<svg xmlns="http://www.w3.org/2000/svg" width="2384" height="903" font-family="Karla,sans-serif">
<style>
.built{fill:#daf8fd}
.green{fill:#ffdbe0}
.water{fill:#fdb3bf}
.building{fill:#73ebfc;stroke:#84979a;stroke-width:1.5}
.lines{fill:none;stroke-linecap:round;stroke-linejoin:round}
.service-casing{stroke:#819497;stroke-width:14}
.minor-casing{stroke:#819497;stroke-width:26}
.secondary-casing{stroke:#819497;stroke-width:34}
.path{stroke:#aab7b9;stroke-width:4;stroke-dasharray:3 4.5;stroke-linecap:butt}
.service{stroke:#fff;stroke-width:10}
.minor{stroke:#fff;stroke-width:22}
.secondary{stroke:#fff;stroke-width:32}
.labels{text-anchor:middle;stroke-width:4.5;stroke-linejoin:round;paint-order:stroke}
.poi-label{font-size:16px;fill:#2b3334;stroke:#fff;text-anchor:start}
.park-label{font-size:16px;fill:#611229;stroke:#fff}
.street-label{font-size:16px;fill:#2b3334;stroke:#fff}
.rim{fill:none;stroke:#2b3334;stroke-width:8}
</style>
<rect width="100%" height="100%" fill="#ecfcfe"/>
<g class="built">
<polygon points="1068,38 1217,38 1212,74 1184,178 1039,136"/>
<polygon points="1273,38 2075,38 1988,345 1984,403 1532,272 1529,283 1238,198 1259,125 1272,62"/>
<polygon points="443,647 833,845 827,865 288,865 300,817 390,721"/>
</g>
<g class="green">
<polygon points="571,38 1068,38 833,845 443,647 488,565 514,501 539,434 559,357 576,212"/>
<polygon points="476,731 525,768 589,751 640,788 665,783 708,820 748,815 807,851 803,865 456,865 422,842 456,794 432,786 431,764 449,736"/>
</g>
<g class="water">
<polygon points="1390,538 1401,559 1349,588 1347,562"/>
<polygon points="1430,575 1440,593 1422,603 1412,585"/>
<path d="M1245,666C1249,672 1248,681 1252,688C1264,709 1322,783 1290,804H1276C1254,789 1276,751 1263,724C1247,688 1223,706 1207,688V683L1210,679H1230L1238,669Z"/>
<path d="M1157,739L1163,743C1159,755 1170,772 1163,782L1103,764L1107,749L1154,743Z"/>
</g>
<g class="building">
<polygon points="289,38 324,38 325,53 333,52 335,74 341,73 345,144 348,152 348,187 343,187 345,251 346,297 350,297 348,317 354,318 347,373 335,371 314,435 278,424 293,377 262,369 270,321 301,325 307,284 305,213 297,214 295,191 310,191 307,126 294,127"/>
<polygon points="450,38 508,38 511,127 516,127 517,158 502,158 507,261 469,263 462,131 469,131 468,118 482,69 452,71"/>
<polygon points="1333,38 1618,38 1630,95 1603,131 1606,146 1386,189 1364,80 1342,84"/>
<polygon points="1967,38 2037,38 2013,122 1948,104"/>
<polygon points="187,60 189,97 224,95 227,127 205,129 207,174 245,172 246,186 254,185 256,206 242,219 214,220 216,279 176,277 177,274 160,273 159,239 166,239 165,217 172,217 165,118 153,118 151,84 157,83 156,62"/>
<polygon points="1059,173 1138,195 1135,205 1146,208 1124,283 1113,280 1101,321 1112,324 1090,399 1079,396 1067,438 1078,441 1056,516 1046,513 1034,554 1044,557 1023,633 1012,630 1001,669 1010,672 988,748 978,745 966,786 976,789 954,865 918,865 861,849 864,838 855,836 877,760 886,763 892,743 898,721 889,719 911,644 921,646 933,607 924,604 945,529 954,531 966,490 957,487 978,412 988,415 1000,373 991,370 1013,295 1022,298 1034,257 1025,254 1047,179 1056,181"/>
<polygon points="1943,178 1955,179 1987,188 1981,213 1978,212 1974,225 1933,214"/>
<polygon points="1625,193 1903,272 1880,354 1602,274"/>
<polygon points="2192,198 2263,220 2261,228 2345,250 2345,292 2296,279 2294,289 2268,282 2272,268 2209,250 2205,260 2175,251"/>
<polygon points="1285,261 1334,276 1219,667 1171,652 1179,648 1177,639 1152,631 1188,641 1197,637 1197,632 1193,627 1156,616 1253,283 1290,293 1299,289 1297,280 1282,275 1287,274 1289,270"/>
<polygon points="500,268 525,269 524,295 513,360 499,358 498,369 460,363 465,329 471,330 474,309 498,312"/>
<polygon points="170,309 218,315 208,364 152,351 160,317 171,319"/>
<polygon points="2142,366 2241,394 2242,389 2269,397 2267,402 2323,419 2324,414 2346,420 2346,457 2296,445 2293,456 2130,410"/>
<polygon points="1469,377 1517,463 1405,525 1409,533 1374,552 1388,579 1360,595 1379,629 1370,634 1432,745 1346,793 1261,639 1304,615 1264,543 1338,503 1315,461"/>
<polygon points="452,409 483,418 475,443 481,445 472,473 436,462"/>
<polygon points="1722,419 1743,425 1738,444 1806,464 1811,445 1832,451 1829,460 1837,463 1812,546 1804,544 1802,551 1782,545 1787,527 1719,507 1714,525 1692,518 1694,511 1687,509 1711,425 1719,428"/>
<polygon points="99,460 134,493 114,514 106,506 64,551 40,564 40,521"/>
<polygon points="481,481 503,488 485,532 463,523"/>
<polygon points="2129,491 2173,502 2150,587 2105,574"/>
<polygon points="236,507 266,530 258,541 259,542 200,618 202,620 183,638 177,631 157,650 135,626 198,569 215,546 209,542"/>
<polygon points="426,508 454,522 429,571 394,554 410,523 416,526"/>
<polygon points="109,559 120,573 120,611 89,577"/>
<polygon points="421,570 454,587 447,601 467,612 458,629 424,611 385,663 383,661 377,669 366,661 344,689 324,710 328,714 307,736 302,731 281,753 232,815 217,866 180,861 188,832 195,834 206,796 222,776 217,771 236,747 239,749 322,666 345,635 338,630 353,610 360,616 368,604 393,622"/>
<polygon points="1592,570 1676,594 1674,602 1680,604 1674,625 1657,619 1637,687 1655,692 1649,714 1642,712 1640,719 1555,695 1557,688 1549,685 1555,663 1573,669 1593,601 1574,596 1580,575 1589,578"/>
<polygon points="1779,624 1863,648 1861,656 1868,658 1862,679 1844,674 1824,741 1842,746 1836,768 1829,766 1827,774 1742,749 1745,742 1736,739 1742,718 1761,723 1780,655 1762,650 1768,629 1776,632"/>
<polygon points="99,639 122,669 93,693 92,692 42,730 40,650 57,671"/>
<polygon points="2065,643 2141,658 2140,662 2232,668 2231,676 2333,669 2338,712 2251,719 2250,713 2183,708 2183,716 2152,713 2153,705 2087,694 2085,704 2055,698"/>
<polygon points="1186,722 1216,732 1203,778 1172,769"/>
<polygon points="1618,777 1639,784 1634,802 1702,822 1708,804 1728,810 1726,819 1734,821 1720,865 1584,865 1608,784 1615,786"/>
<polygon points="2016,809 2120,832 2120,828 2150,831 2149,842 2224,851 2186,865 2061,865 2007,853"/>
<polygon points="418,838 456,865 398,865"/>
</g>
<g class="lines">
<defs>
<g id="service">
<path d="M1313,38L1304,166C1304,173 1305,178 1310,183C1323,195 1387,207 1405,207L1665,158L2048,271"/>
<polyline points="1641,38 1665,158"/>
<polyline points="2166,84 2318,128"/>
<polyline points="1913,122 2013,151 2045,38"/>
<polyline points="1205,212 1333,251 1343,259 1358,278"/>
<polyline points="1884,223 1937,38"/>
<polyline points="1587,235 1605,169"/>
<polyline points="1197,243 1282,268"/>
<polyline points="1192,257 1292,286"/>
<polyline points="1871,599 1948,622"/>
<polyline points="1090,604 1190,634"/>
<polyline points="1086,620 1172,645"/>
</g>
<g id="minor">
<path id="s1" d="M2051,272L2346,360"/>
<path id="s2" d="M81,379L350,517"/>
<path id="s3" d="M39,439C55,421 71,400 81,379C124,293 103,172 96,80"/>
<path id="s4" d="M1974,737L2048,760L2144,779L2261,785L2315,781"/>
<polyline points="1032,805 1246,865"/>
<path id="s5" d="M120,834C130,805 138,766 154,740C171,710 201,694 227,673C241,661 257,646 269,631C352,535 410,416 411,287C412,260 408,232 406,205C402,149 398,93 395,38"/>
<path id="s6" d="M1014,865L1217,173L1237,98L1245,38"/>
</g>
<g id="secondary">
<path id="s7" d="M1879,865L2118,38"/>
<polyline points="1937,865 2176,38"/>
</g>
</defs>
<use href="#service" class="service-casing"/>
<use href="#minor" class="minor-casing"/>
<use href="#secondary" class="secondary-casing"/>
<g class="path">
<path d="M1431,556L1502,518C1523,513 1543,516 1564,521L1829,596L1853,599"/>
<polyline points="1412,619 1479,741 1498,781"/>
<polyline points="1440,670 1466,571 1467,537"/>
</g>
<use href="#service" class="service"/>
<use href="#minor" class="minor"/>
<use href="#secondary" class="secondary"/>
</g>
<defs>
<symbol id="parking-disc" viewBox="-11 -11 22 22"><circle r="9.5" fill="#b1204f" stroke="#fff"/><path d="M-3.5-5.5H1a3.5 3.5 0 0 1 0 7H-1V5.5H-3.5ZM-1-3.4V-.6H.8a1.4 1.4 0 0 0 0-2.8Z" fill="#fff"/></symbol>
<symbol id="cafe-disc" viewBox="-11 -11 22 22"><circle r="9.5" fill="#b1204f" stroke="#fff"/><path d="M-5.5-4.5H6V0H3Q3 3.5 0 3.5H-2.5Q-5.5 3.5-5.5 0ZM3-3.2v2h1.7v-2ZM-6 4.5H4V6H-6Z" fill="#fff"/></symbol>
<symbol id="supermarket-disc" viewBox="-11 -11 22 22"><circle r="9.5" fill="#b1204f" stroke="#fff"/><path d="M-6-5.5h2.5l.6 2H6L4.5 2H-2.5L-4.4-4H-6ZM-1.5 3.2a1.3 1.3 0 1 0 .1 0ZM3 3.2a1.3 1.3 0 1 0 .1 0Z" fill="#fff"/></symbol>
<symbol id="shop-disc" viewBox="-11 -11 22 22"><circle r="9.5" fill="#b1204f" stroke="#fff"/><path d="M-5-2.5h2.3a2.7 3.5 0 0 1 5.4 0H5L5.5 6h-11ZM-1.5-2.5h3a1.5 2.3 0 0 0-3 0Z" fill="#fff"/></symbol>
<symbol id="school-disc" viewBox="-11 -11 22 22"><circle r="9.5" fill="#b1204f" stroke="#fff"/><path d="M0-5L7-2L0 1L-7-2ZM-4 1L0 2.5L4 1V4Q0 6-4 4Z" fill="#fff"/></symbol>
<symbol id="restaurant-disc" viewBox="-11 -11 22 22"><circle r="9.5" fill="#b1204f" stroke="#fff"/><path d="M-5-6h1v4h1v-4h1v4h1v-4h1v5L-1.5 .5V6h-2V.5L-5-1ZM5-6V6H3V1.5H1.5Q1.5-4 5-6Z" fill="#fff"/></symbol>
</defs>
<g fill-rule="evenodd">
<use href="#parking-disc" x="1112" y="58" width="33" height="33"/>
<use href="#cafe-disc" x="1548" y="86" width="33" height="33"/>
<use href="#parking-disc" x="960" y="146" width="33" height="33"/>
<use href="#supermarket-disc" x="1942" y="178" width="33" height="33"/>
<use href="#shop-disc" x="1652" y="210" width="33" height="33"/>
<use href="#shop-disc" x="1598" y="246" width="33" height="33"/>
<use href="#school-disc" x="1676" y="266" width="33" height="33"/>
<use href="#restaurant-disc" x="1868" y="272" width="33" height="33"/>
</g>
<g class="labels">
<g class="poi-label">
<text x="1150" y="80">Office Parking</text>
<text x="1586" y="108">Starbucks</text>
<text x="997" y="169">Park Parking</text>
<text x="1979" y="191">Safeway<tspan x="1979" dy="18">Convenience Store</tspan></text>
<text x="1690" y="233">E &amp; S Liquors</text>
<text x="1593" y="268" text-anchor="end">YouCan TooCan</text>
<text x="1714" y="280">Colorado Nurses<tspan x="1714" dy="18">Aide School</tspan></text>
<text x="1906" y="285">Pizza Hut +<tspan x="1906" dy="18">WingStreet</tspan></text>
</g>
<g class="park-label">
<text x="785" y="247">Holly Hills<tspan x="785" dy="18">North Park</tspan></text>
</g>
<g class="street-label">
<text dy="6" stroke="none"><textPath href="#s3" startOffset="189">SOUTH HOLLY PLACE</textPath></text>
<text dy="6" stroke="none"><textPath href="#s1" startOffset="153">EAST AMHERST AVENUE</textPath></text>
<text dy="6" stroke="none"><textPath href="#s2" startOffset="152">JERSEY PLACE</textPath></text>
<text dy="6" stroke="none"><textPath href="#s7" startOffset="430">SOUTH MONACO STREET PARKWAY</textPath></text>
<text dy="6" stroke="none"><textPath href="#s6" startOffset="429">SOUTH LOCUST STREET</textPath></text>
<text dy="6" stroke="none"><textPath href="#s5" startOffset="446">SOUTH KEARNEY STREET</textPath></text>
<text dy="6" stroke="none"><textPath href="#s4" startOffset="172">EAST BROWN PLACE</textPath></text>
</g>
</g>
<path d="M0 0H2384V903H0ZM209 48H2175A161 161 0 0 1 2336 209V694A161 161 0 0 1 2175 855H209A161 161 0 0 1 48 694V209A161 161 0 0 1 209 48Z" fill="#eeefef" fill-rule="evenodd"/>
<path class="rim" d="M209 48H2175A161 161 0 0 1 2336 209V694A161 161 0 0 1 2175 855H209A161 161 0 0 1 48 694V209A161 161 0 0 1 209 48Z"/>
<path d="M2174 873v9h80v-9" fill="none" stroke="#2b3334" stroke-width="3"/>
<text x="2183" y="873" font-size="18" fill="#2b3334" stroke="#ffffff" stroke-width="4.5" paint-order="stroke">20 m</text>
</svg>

[Action item]: Whenever the string "service" turns up in a line of the data, copy that line.

[Solution for this exercise]:
.service-casing{stroke:#819497;stroke-width:14}
.service{stroke:#fff;stroke-width:10}
<g id="service">
<use href="#service" class="service-casing"/>
<use href="#service" class="service"/>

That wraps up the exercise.